_ASSIGNMENT_
How many of the lines below hold the word "Lamport"? Answer only with the number.

[Dataset entries]

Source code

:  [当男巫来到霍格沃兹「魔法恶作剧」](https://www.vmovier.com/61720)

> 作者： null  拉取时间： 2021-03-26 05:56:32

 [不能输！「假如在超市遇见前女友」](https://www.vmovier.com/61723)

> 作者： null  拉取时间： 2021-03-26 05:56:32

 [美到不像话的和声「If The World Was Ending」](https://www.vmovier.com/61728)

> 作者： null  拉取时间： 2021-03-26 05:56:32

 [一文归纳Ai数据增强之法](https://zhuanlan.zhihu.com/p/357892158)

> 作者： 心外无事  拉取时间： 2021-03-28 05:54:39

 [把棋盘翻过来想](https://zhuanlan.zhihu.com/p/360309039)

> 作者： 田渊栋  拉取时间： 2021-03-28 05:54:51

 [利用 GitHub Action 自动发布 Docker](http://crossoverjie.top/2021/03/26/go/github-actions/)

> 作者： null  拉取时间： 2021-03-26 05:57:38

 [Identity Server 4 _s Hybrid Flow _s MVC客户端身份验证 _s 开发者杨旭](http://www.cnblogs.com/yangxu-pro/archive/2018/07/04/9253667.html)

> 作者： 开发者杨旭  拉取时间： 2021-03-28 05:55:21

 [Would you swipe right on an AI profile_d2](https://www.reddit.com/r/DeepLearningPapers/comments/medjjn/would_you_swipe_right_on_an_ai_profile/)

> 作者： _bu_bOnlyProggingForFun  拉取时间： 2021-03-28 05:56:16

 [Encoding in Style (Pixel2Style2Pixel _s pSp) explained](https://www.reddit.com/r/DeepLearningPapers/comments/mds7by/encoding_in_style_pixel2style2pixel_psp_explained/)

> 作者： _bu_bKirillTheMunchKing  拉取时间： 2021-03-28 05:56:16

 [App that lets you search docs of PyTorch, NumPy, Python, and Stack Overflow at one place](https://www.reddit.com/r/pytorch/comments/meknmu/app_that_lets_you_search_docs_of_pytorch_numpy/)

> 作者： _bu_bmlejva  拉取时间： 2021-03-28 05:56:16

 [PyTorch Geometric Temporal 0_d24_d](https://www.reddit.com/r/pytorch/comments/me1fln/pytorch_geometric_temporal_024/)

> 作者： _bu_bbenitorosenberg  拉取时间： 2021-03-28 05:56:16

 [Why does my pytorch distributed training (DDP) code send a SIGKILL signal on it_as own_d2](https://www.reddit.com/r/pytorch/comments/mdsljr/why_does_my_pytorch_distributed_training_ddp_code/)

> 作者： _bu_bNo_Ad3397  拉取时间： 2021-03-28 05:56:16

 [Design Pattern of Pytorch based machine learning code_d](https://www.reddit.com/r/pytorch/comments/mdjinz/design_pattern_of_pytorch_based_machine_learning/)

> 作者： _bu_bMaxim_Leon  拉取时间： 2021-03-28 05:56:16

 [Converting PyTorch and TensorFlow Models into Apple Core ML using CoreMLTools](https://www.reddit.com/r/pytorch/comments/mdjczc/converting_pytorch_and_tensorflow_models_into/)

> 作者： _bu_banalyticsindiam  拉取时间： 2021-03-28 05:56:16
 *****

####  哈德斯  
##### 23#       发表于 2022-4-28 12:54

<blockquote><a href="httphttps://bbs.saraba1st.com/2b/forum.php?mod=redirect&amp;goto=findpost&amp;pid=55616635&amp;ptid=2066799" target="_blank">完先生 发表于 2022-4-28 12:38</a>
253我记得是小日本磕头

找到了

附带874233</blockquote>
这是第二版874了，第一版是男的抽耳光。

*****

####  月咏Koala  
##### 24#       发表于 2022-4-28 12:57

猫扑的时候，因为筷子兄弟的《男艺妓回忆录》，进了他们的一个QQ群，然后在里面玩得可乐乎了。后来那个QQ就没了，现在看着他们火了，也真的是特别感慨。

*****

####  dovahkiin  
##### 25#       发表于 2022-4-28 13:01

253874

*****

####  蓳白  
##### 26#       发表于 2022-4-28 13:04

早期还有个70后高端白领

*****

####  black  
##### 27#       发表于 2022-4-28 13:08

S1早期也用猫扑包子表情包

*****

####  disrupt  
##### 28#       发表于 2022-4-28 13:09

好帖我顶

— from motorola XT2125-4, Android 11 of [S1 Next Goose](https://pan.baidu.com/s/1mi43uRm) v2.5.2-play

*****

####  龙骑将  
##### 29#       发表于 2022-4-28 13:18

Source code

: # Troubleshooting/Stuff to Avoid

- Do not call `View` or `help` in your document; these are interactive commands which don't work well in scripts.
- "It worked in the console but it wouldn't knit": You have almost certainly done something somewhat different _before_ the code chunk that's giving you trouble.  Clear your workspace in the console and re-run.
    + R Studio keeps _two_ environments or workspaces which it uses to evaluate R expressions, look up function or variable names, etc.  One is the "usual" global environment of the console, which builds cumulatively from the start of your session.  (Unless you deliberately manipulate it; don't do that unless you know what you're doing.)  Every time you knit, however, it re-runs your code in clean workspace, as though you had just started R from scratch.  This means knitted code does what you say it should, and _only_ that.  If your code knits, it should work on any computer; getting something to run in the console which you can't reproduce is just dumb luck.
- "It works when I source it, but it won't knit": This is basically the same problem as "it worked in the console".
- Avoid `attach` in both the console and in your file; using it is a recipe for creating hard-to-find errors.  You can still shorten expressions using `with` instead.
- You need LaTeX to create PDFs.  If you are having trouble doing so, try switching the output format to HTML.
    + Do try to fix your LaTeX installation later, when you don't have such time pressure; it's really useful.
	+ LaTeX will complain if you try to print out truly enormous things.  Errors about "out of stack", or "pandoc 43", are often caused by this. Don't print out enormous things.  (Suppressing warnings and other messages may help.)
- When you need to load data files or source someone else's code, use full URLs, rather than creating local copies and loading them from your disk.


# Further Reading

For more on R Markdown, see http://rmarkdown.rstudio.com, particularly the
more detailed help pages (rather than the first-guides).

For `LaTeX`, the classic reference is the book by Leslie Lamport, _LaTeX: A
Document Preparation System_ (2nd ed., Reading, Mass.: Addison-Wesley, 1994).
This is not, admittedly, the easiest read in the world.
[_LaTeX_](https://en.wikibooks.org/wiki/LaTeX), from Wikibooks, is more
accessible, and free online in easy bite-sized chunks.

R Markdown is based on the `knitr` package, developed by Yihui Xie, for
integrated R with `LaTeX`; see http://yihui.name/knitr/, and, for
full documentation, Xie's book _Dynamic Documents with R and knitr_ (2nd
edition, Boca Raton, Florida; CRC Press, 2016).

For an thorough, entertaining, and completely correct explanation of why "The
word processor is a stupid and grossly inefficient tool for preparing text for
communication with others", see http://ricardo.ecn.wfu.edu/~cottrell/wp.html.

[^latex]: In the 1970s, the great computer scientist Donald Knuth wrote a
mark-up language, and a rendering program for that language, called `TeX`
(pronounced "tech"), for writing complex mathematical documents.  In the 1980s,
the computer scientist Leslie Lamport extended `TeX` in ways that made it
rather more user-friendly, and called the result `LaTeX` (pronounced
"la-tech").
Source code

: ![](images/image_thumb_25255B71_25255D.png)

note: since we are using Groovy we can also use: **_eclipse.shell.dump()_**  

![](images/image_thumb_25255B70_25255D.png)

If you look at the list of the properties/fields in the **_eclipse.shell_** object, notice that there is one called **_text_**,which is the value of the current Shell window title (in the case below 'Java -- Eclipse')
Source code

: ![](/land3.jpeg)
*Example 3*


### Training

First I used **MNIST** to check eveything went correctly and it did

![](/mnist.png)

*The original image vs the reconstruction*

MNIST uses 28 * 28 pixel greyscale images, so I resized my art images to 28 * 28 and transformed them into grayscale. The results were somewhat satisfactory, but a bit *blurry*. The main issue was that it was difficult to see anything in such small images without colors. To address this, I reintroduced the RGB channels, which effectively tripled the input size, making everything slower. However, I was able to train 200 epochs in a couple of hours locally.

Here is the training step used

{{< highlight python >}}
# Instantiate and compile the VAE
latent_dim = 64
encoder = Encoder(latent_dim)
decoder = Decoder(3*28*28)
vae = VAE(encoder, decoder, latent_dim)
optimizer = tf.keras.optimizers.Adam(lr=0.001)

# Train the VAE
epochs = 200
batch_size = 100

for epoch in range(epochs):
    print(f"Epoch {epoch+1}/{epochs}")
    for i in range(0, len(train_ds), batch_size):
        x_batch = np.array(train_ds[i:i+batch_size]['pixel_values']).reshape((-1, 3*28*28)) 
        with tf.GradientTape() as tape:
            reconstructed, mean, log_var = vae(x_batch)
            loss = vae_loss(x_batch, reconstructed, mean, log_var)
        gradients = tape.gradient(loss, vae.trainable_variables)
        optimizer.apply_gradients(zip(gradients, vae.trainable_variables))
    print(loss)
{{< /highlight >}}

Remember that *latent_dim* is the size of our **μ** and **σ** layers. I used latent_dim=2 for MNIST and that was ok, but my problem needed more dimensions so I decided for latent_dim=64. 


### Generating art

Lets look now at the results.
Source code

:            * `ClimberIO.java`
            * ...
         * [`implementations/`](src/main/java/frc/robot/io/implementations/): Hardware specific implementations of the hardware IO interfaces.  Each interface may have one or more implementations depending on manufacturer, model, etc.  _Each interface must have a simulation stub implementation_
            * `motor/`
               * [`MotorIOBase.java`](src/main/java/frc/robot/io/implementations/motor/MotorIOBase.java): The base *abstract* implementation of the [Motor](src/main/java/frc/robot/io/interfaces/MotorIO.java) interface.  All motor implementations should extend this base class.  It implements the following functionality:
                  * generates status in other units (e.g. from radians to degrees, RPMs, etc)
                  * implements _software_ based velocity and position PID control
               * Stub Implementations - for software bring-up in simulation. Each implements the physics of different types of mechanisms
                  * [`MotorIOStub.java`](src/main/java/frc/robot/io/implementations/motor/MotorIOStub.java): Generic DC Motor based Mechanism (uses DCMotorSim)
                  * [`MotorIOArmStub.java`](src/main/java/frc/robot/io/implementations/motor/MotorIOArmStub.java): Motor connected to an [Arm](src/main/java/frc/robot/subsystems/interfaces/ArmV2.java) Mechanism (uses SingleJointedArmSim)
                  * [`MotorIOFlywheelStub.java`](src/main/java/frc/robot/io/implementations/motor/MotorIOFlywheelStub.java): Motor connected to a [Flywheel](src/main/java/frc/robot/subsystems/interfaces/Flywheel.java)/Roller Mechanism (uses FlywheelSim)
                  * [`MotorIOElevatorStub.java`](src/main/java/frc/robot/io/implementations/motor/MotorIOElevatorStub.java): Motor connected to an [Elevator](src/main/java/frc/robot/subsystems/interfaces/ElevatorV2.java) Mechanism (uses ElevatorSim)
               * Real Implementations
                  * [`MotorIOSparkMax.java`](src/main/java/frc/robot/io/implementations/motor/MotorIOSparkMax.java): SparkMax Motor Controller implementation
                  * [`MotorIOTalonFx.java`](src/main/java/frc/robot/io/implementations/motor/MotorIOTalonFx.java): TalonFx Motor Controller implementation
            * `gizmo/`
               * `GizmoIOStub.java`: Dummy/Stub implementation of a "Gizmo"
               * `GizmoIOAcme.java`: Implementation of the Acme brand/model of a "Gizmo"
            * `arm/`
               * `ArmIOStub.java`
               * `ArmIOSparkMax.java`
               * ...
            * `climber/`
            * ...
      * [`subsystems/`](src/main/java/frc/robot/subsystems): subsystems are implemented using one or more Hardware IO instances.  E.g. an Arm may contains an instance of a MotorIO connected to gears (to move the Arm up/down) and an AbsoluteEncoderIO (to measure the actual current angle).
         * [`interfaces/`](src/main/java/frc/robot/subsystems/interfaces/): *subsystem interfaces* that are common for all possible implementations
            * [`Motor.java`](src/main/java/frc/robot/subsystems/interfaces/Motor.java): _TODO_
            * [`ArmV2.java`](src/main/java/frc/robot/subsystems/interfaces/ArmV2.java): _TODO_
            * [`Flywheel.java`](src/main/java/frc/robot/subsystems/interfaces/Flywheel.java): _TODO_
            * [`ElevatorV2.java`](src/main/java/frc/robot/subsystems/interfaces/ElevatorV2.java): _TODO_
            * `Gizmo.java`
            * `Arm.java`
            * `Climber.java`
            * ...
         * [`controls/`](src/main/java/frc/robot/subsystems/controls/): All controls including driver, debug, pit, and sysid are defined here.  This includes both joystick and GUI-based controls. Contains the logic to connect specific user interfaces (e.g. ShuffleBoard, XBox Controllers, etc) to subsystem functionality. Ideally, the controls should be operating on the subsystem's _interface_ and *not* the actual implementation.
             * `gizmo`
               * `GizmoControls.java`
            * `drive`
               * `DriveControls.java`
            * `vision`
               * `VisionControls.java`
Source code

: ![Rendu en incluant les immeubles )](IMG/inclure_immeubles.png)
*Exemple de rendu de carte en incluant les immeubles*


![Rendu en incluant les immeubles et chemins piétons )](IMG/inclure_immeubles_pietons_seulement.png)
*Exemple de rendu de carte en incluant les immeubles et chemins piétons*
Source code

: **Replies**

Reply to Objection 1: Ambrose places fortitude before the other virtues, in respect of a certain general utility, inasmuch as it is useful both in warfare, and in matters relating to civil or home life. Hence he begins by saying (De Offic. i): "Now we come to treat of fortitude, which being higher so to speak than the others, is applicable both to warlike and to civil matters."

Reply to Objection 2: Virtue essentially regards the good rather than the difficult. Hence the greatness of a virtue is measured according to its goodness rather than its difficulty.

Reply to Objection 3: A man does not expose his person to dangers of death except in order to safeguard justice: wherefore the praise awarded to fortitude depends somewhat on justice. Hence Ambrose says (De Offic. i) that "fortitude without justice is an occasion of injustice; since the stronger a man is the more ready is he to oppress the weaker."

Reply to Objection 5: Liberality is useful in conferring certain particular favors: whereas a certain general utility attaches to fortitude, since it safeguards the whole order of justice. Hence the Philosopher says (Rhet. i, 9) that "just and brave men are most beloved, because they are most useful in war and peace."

_FINISHED TASK_
2